▸ **Aim of the task**:
Could you print the lines below exactly, from the one holding "For every layout" through the last line, with no other output?

▸ **Task material**:

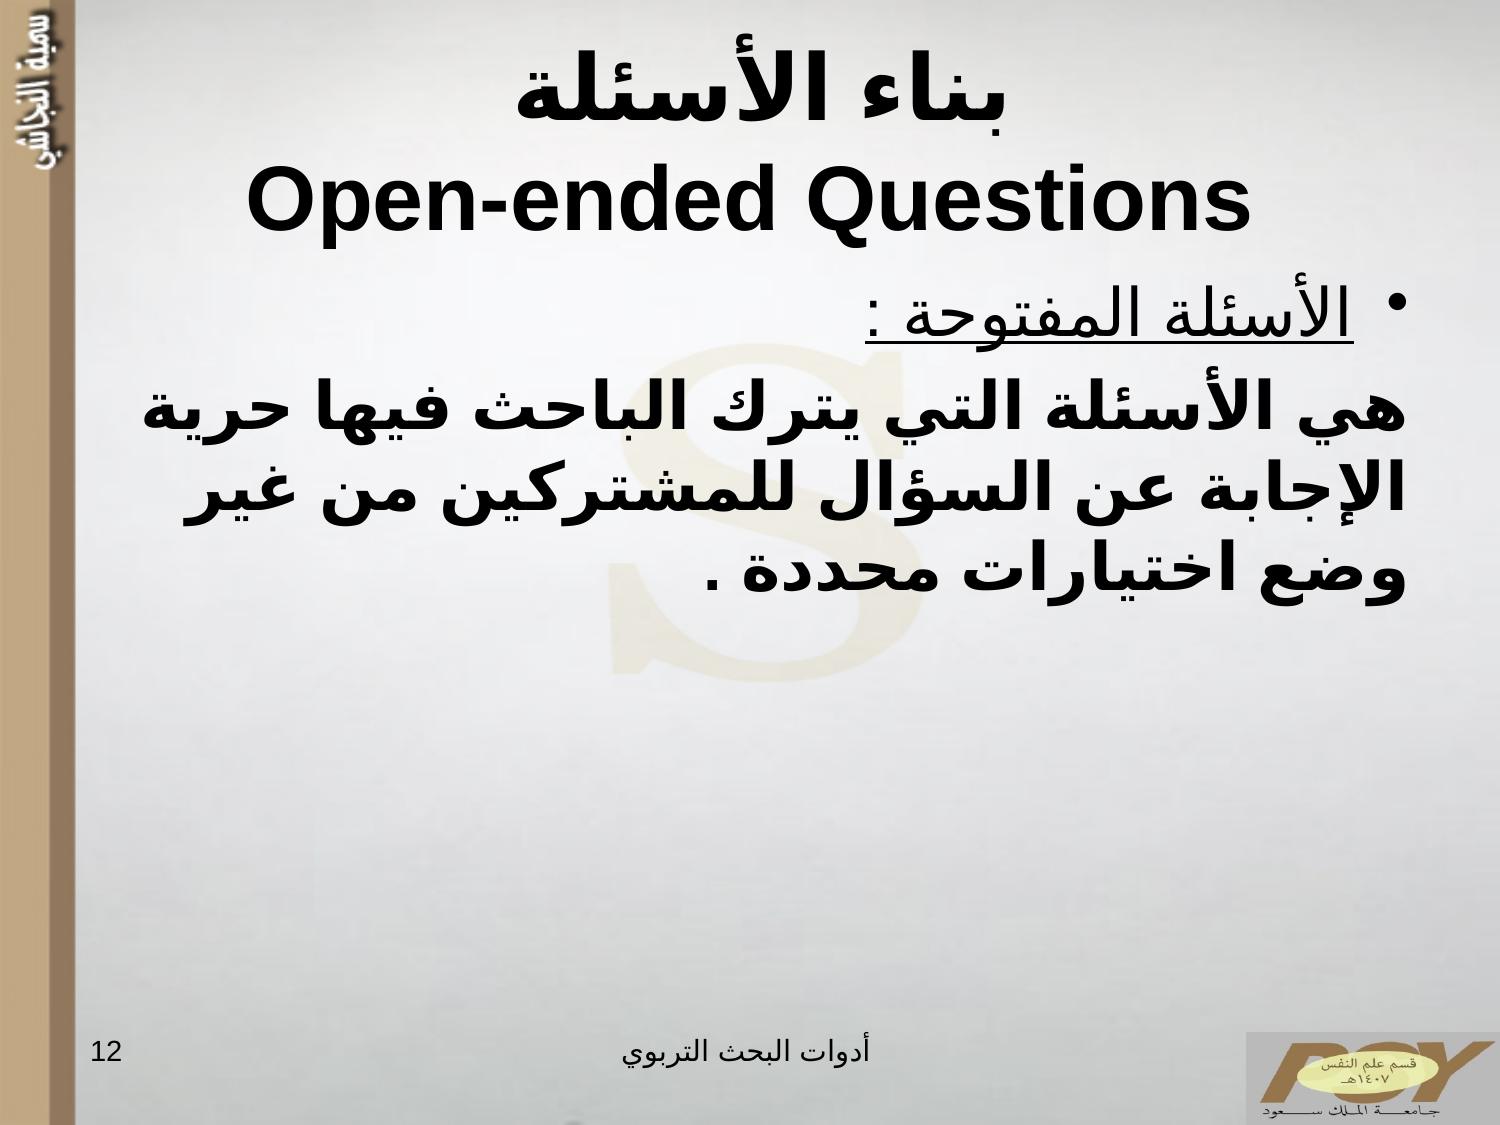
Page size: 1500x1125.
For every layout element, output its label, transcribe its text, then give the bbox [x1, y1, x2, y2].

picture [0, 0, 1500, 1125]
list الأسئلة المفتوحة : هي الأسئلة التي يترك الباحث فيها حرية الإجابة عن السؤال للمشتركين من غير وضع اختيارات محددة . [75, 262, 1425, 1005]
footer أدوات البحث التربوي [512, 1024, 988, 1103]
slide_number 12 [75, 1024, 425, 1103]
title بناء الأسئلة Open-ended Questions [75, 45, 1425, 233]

▸ **Exercise response**:
For every layout element, output its label, transcribe its text, then give the bbox [x1, y1, x2, y2].

picture [0, 0, 1500, 1125]
list الأسئلة المفتوحة : هي الأسئلة التي يترك الباحث فيها حرية الإجابة عن السؤال للمشتركين من غير وضع اختيارات محددة . [75, 262, 1425, 1005]
footer أدوات البحث التربوي [512, 1024, 988, 1103]
slide_number 12 [75, 1024, 425, 1103]
title بناء الأسئلة Open-ended Questions [75, 45, 1425, 233]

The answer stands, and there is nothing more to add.